Bellevue Avenue is one of the larger streets in the densely-populated “I-5 Shores” neighborhood, but it’s still not a very large street. Traffic could squeeze around the semi, slowly. I doubted that our 47 bus could get around it, but I decided to stick around for the show. The man, or men, with the semi were providing no traffic assistance whatsoever, so it was quite a mess with northbound traffic meeting southbound traffic head-on.
Our 47 bus arrived, heading southbound on Bellevue, and the driver wisely decided to not try to squeeze around the semi. So then the neighborhood had a truck and a bus blocking the southbound lane. We commuters at the bus stop were standing around looking at our bus, stuck a block away. I wondered when I should give up and start walking – no one at the bus stop was doing so – but I’m never in a hurry in the morning, so I decided to continue watching the show.

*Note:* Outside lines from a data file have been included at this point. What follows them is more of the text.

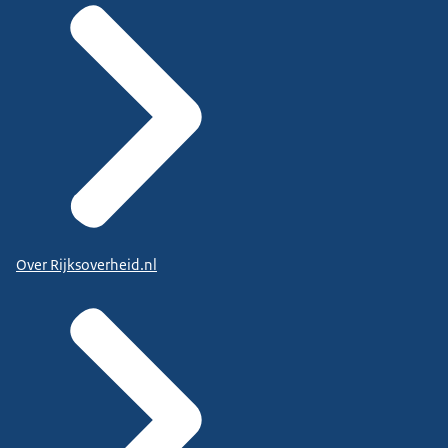
Over Rijksoverheid.nl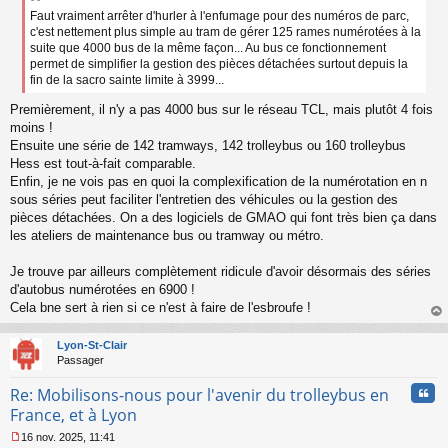
s
Faut vraiment arrêter d'hurler à l'enfumage pour des numéros de parc,
a
c'est nettement plus simple au tram de gérer 125 rames numérotées à la
g
suite que 4000 bus de la même façon... Au bus ce fonctionnement
e
permet de simplifier la gestion des pièces détachées surtout depuis la
n
fin de la sacro sainte limite à 3999...
o
n
Premièrement, il n'y a pas 4000 bus sur le réseau TCL, mais plutôt 4 fois
l
moins !
u
Ensuite une série de 142 tramways, 142 trolleybus ou 160 trolleybus
Hess est tout-à-fait comparable.
Enfin, je ne vois pas en quoi la complexification de la numérotation en n
sous séries peut faciliter l'entretien des véhicules ou la gestion des
pièces détachées. On a des logiciels de GMAO qui font très bien ça dans
les ateliers de maintenance bus ou tramway ou métro.
Je trouve par ailleurs complètement ridicule d'avoir désormais des séries
d'autobus numérotées en 6900 !
Cela bne sert à rien si ce n'est à faire de l'esbroufe !
au
t
Lyon-St-Clair
Passager
Cita
Re: Mobilisons-nous pour l'avenir du trolleybus en
France, et à Lyon
16 nov. 2025, 11:41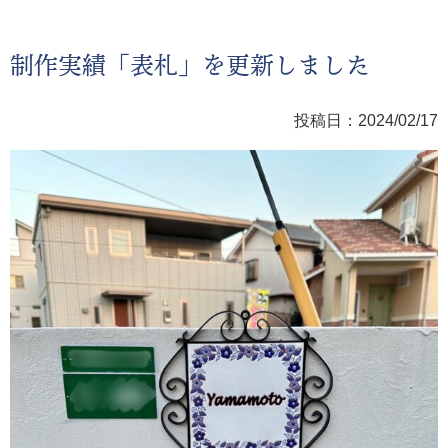
制作実績「表札」を更新しました
投稿日：2024/02/17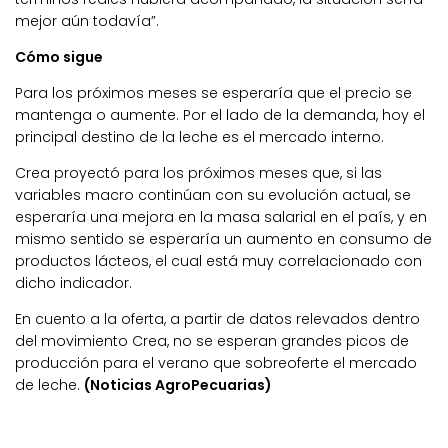
mejor aún todavía”.
Cómo sigue
Para los próximos meses se esperaría que el precio se
mantenga o aumente. Por el lado de la demanda, hoy el
principal destino de la leche es el mercado interno.
Crea proyectó para los próximos meses que, si las
variables macro continúan con su evolución actual, se
esperaría una mejora en la masa salarial en el país, y en
mismo sentido se esperaría un aumento en consumo de
productos lácteos, el cual está muy correlacionado con
dicho indicador.
En cuento a la oferta, a partir de datos relevados dentro
del movimiento Crea, no se esperan grandes picos de
producción para el verano que sobreoferte el mercado
de leche.
(Noticias AgroPecuarias)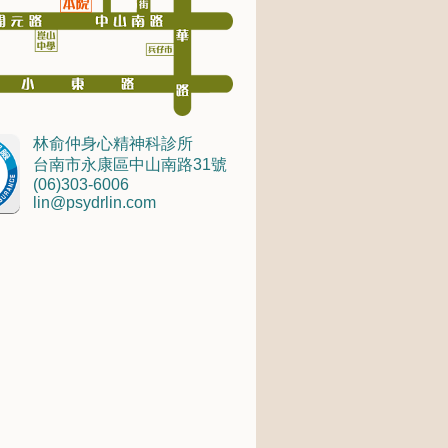
林俞仲身心精神科診所
台南市永康區中山南路31號
(06)303-6006
lin@psydrlin.com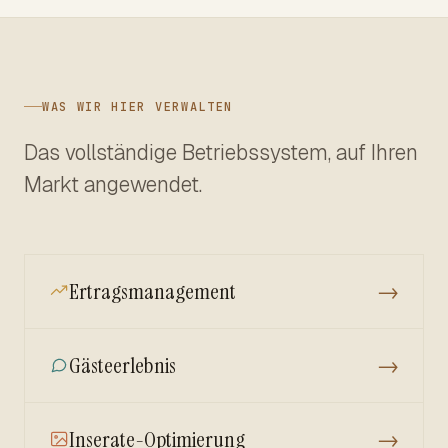
WAS WIR HIER VERWALTEN
Das vollständige Betriebssystem, auf Ihren
Markt angewendet.
Ertragsmanagement
→
Gästeerlebnis
→
Inserate-Optimierung
→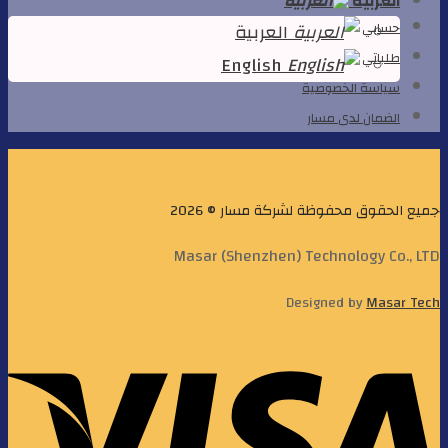
العربية
العربية
حسابي
طلباتي
English
سياسة الخصوصية
الضمان لدى مسار
جميع الحقوق محفوظة لشركة مسار © 2026
Masar (Shenzhen) Technology Co., LTD
Designed by
Masar Tech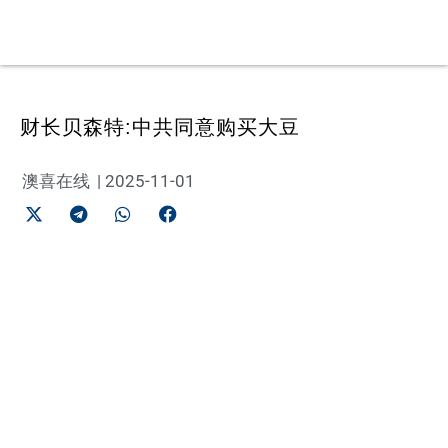
财长贝森特:中共同意购买大豆
澳喜在线
|
2025-11-01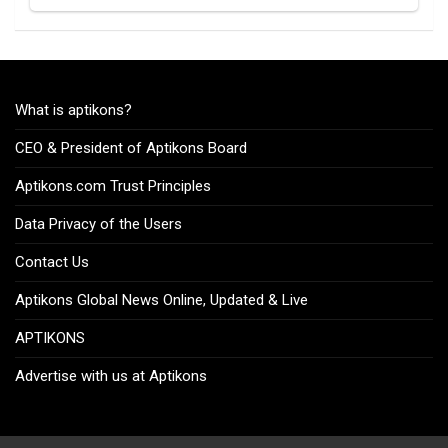
What is aptikons?
CEO & President of Aptikons Board
Aptikons.com Trust Principles
Data Privacy of the Users
Contact Us
Aptikons Global News Online, Updated & Live
APTIKONS
Advertise with us at Aptikons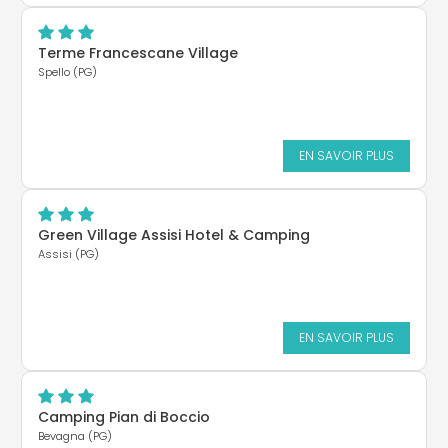
Terme Francescane Village
Spello (PG)
EN SAVOIR PLUS
Green Village Assisi Hotel & Camping
Assisi (PG)
EN SAVOIR PLUS
Camping Pian di Boccio
Bevagna (PG)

About the time our bus arrived behind the truck, one of the men (I think there was more than one) started to slowly drive the tractor off of the trailer. I thought it would have made an interesting photo, if it wasn’t so dark out.
Meanwhile, an SUV tried to back out of the driveway of an apartment building. The semi was completely blocking the driveway, however, and after trying to find a way around the truck and its trailer, the driver of the SUV gave up and drove back into the apartment building.
There were, of course, several cars parked on the curb, boxed in by the semi. These construction jerks were messing with a lot of people’s commutes.
(Yes, I understand that they had to get that tractor into the area for whatever reason, and there’s not a lot of space to park a semi in our neighborhood. But here’s what I would have suggested, had anyone asked me: Pull the semi into the bus stop. The trailer would be sticking out into traffic, for sure, but not as much at the whole truck was, and no driveways or parked cars would be blocked. It would be blocking the intersection, but cars could get in and out of Republican Street through the alley. The 47 bus could have picked us up in the street.)
About the time I’d decided to start walking, the semi drove off and the 47 pulled in and picked us up, about 5 or 10 minutes late.
It was quite entertaining, and really no big deal – still, it put me in a worse mood than it really should have.
I missed my usual Link trains at Westlake Station, of course. I was at no risk for getting to work late, however. As I waited for several buses to arrive and leave, I noticed that there was one guy who’d walked past me, and had continued almost to the back of the platform, and was standing there.
A Link light rail train arrived. It was a 3-car train. I looked over and saw that the guy at the back of the platform had been standing in exactly the right spot for one the train doors. I was impressed that this stranger not only knew that the next train to arrive would have three cars, but also knew where the doors would be.